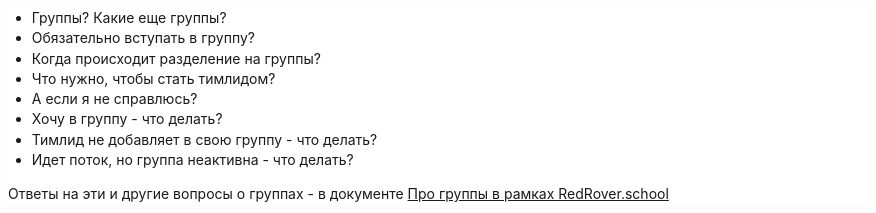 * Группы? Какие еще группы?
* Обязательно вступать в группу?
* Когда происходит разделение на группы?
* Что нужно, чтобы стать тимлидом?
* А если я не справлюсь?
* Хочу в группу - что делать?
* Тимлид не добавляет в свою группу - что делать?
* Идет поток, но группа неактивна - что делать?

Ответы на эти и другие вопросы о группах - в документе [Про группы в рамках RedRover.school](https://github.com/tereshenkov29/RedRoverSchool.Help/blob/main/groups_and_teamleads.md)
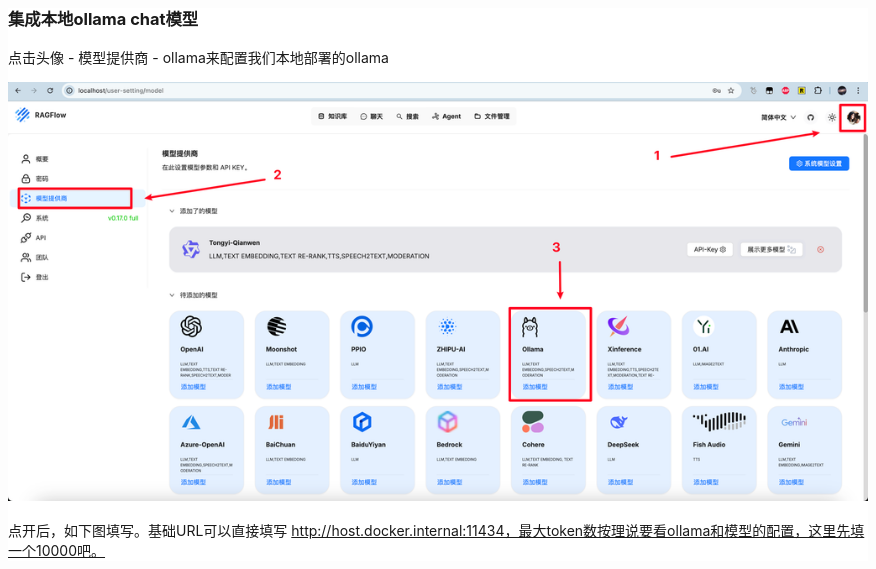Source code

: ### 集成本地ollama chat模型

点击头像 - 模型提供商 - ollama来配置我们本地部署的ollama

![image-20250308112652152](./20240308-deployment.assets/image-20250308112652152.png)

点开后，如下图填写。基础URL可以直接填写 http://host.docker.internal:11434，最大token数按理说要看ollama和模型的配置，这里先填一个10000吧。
+++
What this task involves = Reproduce the text of all the items above word for word, omitting the pictures.

Answer =
 * Группы? Какие еще группы?
* Обязательно вступать в группу?
* Когда происходит разделение на группы?
* Что нужно, чтобы стать тимлидом?
* А если я не справлюсь?
* Хочу в группу - что делать?
* Тимлид не добавляет в свою группу - что делать?
* Идет поток, но группа неактивна - что делать?

Ответы на эти и другие вопросы о группах - в документе [Про группы в рамках RedRover.school](https://github.com/tereshenkov29/RedRoverSchool.Help/blob/main/groups_and_teamleads.md)
Source code

: ### 集成本地ollama chat模型

点击头像 - 模型提供商 - ollama来配置我们本地部署的ollama

![image-20250308112652152](./20240308-deployment.assets/image-20250308112652152.png)

点开后，如下图填写。基础URL可以直接填写 http://host.docker.internal:11434，最大token数按理说要看ollama和模型的配置，这里先填一个10000吧。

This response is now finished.